> [REQUEST 1] Copy the peach-picking passage word for word, starting at "It was the Jim" and ending at "puny by comparison.".
> [REQUEST 2] Pick up the peach-picking story after its final sentence and keep it going.

> [PROVIDED TEXT]
It was the Jim Dandy that got me.
Our little peck of peach-pickers had already been at it for 45 minutes or so, concentrating on acquiring other varieties – the Red Haven and Glo-Haven. But it was clear that we weren’t the first ones who’d gone through those rows at the orchard, and so the fruit – while still abundant – seemed a little picked-over in my view.

Our bountiful peach-picking gets underway…
But then we got to the Jim Dandy trees. They’d only recently been opened up for harvesting, so their limbs hung heavy with large and sinfully succulent fruit: Peaches, baseball-sized and bigger. The peaches we’d already picked looked puny by comparison.
And so I guess I went a little nuts…picking those Jim Dandy peaches. We wound up with way more than we really wanted or needed: 65 pounds of peaches in all. Goodness, gracious. But that’s just kinda what happens…when you let a Goofy Ol’ Gramps wander unsupervised through a bumper crop of temptation hanging from a tree.

So many peaches, so little time: One can truly get lost in the abundance…
Not to worry, though: Within a few days, certain Sensible Women Folk of my acquaintance had cut our bumper crop down to size – slicing and dicing and cooking and canning until we had lots and LOTS of peach preserves and pie-filling packed away to enjoy in the months to come. (I even pitched in a little, by whipping up a batch of savory peach salsa.)

> [RECORDED DATA]

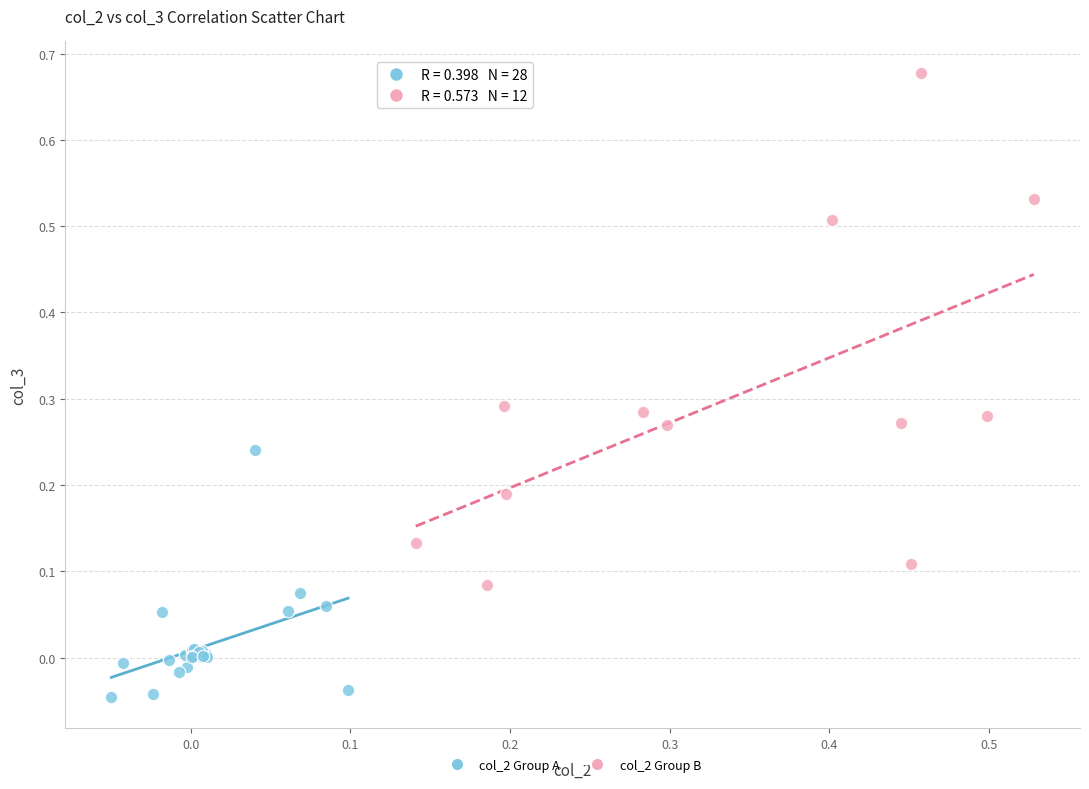

Which series contains the lowest Y value?

col_2 Group A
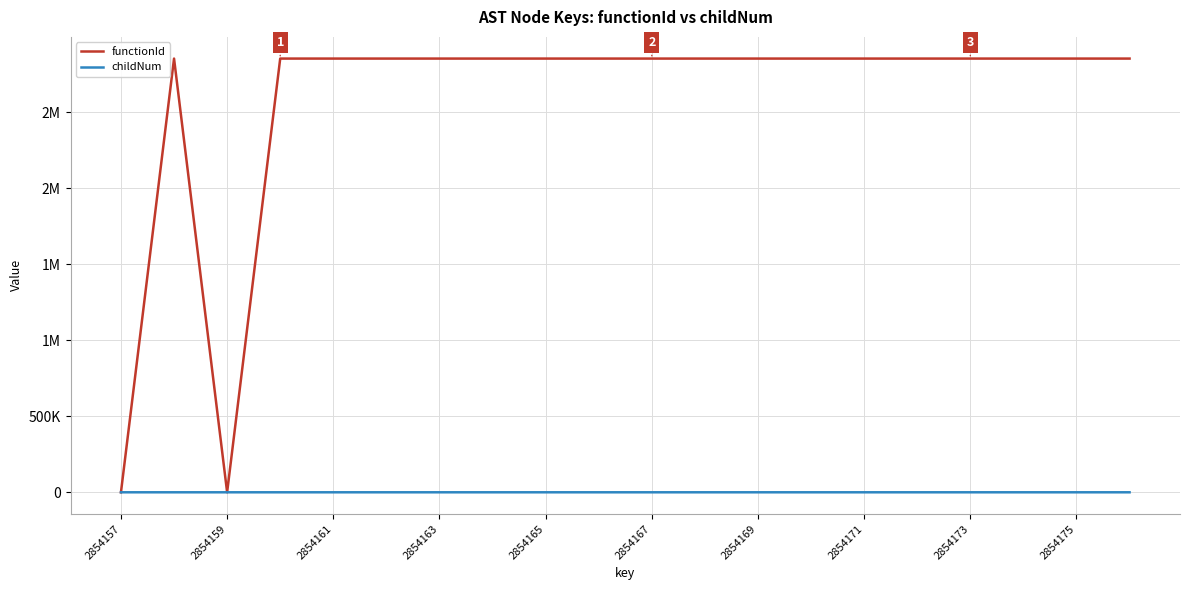

Rank the series by their maximum value, from lowest to highest.

childNum, functionId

> [WRITTEN RESPONSE 1]
It was the Jim Dandy that got me.
Our little peck of peach-pickers had already been at it for 45 minutes or so, concentrating on acquiring other varieties – the Red Haven and Glo-Haven. But it was clear that we weren’t the first ones who’d gone through those rows at the orchard, and so the fruit – while still abundant – seemed a little picked-over in my view.

Our bountiful peach-picking gets underway…
But then we got to the Jim Dandy trees. They’d only recently been opened up for harvesting, so their limbs hung heavy with large and sinfully succulent fruit: Peaches, baseball-sized and bigger. The peaches we’d already picked looked puny by comparison.

> [WRITTEN RESPONSE 2]
Before all this peach-bounty disappeared into its various storage spaces, I got to thinking how very much it resembled the qualities you find in the Kingdom of Heaven – at least, as Jesus tells the tale. The parables we hear this week seem to focus on excess and abundance.
First, there’s the guy who unexpectedly finds treasure buried in a field and “out of joy goes and sells all that he has and buys that field.”
And then, there’s the “merchant searching for fine pearls. When he finds a pearl of great price, he goes and sells all that he has and buys it.”
Who are these dudes, anyway? They’re both a little over the top, don’t you think? And how can they…in their exuberance…teach us anything about the Kingdom of Heaven?
But when you get up-close-and-personal with a peach tree, you start to realize this is how God often operates: It’s not simply a matter of fruitfulness. God wills a prodigal yield, way more peaches on a tree than any one person (or even a whole family) can handle.
And perhaps in the context of these gospel stories, we happen to be the treasure that our over-the-top God seeks; it’s we who are the pearl of great price that Christ desires to wash clean in his infinite love and mercy. I think maybe that’s what St. Paul is talking about in his letter to the Romans, when he marvels at the hand he (and we) have been dealt:
For Christ, while we were still helpless, yet died at the appointed time for the ungodly. Indeed, only with difficulty does one die for a just person, though perhaps for a good person one might even find courage to die. But God proves his love for us in that while we were still sinners Christ died for us.
You don’t have to go get lost in an orchard to realize that this is, indeed, a Jim Dandy of a deal.


But now we can enjoy the delicious bounty for some time to come!
Let us pause now…to recall that we are in the presence of the Holy & Merciful One.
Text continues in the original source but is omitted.